Pixel coordinate listings:
* * * * * * *

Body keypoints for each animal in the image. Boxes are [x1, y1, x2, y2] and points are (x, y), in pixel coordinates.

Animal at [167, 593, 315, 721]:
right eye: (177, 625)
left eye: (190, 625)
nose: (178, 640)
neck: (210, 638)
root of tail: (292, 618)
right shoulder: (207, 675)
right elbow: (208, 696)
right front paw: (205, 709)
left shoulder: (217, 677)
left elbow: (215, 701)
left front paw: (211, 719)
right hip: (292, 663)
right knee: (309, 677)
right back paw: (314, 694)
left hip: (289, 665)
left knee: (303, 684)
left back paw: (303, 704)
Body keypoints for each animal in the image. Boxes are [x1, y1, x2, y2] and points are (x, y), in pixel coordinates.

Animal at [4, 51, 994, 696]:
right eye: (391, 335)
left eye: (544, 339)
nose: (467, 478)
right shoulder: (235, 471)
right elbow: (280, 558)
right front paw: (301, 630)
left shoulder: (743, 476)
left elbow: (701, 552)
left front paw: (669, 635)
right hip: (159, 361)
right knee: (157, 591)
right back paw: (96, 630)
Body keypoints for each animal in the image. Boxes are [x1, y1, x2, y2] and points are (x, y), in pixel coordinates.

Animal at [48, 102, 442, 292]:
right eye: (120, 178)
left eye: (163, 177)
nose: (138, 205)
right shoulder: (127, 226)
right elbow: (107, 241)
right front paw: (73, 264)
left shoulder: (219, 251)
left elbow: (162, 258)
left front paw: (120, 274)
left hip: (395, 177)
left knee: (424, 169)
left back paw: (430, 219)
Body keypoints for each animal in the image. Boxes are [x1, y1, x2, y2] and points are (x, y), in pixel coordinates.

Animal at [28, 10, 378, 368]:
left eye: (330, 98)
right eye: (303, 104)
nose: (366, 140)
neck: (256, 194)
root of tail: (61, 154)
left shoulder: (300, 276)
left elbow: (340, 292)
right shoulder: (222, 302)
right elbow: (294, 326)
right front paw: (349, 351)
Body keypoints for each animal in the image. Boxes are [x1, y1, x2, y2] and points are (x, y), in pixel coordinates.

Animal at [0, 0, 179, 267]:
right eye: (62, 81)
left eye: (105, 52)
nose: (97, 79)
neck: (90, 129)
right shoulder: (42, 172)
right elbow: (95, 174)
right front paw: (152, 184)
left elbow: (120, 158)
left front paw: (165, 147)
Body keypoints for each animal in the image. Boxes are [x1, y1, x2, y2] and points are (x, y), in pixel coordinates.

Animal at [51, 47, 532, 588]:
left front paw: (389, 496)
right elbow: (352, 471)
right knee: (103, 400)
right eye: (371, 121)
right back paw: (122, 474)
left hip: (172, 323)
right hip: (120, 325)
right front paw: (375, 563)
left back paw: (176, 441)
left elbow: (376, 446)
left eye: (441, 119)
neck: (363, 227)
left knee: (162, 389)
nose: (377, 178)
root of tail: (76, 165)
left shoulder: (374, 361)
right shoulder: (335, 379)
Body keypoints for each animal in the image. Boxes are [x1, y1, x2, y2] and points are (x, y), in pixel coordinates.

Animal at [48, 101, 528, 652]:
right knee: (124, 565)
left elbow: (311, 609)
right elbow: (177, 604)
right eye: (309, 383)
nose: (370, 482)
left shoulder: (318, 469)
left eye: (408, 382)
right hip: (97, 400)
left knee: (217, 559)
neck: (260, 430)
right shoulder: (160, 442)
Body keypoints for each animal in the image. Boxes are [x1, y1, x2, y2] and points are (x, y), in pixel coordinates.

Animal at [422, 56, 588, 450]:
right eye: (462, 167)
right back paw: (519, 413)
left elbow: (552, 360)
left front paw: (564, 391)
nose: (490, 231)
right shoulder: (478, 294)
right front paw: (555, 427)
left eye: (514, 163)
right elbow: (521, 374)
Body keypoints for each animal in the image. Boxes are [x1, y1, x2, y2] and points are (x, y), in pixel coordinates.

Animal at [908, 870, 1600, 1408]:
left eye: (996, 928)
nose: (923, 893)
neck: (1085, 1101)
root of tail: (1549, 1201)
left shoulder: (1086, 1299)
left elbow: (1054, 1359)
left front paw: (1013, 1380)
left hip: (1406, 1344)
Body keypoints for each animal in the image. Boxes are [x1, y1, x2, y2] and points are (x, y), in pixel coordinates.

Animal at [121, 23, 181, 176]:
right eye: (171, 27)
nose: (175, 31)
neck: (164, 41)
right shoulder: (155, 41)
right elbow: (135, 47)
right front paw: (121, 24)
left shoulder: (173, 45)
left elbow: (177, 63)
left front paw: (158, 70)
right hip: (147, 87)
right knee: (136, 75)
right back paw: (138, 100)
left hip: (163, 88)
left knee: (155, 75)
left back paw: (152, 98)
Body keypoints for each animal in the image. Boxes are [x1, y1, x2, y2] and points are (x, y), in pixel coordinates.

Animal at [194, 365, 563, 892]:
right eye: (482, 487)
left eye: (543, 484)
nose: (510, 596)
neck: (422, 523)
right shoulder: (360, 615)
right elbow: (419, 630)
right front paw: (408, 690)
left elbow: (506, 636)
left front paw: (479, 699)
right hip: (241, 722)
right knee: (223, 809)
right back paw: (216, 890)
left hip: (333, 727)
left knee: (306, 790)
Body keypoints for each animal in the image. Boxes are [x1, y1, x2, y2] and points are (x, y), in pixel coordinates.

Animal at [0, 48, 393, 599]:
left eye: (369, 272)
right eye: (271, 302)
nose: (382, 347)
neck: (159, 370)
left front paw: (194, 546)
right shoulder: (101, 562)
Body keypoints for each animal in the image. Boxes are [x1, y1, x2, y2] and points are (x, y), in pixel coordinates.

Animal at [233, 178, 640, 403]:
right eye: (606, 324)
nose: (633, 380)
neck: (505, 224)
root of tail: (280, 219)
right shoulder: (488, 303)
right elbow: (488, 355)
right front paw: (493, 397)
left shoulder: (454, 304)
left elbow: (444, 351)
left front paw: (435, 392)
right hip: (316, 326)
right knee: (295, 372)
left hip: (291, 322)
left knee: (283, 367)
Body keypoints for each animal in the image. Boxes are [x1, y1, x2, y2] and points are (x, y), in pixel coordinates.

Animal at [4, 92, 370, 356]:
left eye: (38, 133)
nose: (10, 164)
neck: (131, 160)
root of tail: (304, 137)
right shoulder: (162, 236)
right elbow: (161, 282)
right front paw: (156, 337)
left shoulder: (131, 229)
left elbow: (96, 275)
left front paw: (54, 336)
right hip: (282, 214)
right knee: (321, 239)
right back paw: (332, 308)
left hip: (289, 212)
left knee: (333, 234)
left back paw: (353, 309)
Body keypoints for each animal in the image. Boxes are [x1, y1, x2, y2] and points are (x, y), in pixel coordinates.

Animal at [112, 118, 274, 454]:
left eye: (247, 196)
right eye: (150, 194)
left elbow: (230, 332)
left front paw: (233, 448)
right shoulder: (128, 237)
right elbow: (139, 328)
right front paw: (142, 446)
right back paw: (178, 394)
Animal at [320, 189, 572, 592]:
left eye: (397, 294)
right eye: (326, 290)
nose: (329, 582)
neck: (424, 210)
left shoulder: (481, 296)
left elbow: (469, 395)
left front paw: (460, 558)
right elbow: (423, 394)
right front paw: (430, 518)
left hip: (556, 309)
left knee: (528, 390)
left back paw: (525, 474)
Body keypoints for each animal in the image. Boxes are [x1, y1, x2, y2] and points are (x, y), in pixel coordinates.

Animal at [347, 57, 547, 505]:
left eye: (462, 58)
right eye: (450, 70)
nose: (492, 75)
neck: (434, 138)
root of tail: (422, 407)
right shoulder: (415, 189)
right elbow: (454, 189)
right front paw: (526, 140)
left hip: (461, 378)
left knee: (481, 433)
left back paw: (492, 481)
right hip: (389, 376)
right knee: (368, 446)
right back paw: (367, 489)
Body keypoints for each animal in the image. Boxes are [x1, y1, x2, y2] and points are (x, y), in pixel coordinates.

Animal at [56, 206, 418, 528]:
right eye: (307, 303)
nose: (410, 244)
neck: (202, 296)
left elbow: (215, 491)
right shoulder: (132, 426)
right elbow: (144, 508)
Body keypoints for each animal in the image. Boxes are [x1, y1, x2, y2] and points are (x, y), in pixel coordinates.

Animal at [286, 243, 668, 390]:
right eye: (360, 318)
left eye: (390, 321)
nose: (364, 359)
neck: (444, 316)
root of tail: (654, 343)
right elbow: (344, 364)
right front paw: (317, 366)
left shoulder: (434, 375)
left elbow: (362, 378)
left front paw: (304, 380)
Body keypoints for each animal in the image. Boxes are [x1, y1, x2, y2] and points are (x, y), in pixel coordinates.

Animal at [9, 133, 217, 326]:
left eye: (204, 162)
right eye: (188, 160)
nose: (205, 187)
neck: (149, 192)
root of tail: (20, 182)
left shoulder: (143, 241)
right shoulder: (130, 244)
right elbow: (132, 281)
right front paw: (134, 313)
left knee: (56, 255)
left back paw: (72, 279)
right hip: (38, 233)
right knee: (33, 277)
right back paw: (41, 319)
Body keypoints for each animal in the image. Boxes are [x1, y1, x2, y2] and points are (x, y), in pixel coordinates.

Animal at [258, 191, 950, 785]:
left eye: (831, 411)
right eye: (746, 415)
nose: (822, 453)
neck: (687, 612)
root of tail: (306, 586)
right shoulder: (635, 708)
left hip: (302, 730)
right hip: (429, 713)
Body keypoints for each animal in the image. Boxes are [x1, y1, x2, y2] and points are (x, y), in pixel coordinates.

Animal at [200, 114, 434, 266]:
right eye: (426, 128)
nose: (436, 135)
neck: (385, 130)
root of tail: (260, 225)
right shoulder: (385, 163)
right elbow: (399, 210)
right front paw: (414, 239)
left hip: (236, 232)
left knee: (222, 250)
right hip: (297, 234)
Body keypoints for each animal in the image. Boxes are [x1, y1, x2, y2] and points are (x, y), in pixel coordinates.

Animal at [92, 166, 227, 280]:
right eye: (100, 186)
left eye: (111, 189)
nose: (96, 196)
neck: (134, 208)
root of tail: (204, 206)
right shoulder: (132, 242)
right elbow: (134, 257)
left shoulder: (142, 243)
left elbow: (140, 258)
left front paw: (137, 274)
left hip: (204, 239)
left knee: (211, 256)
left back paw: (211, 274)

* * * * * * *

Assigned task: The answer is the lines above between the line holding "right hip: (241, 722)" and the line holding "right shoulder: (101, 562)", inclusive, each written out exactly, and no others.

Exercise solution:
right hip: (241, 722)
right knee: (223, 809)
right back paw: (216, 890)
left hip: (333, 727)
left knee: (306, 790)
Body keypoints for each animal in the image. Boxes are [x1, y1, x2, y2] and points are (x, y), in pixel coordinates.

Animal at [0, 48, 393, 599]:
left eye: (369, 272)
right eye: (271, 302)
nose: (382, 347)
neck: (159, 370)
left front paw: (194, 546)
right shoulder: (101, 562)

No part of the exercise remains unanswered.